Lucas Hedges does not help. Playing the adult Otis, Hedges’ hyper-specific performance undermines any possibility of a larger narrative. Rather than creating an original character, Hedges apes LaBeouf’s accent and mannerisms too closely. His Otis/LaBeouf cannot modulate any act or emotion, and the resulting physical performance feels more like caricature than characterization. Hedges aims at a total transformation, but falls somewhere between an SNL impersonation and the uncanny valley.
Additionally, LaBeouf and Ha’rel’s falter in their depiction of ongoing emotional pain. Near the end of the film, Otis tells his therapist that he channels his childhood traumas into his performances. So long as Otis/LaBeouf make films, they must revisit his most difficult memories, and cannot truly find closure. Honey Boy‘s very existence, therefore, undercuts its sweet and optimistic denouement.
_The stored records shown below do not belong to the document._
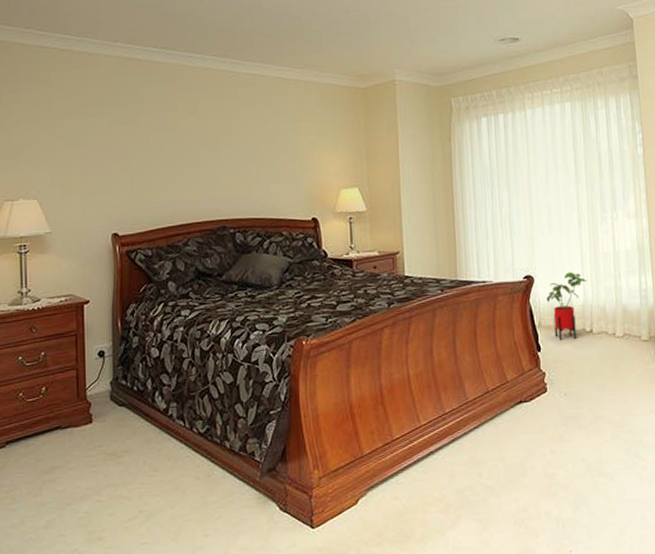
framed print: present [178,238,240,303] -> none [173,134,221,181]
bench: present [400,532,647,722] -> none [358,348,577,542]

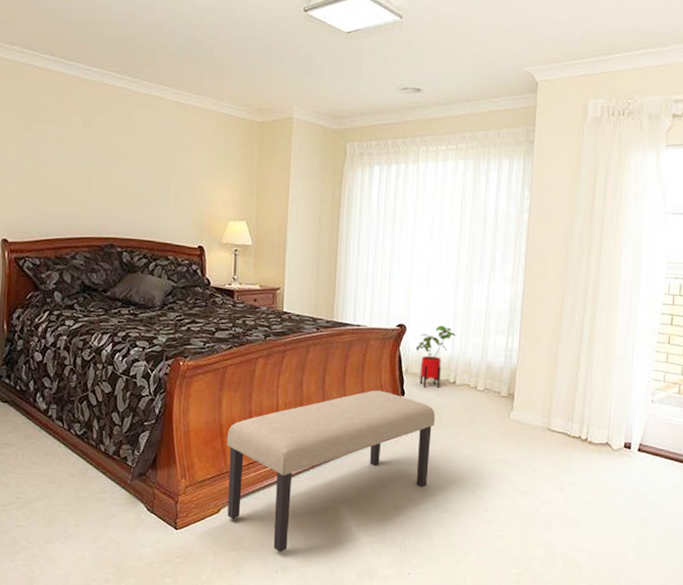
bench: none [358,348,577,542] -> present [226,390,435,552]

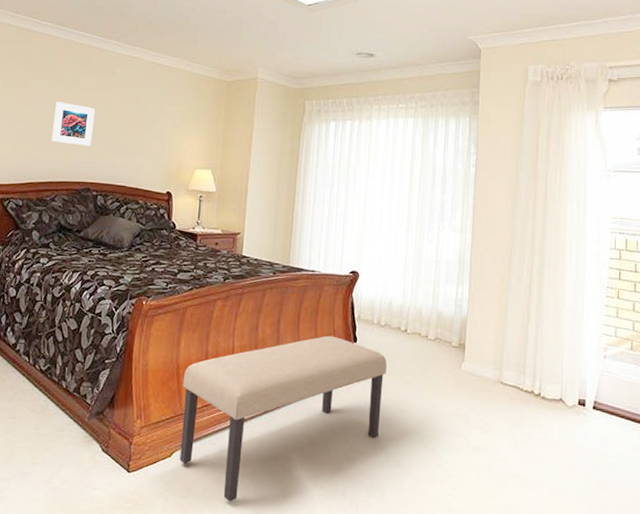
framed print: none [65,148,113,198] -> present [51,101,96,147]
house plant: present [415,325,457,388] -> none [367,273,408,336]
Life is more complex than narrative allows. The specificity of LaBeouf’s paternal traumas could never fully translate to a commercial film. Nevertheless, LaBeouf exposed himself, his biography, and his healing process to public scrutiny. Honey Boy is a bold, courageous film, one that I hope does not derail his healing process.
3/4 Stars
Honey Boy is currently playing at the Angelika Film Center, Village East Cinema, and Williamsburg Cinemas.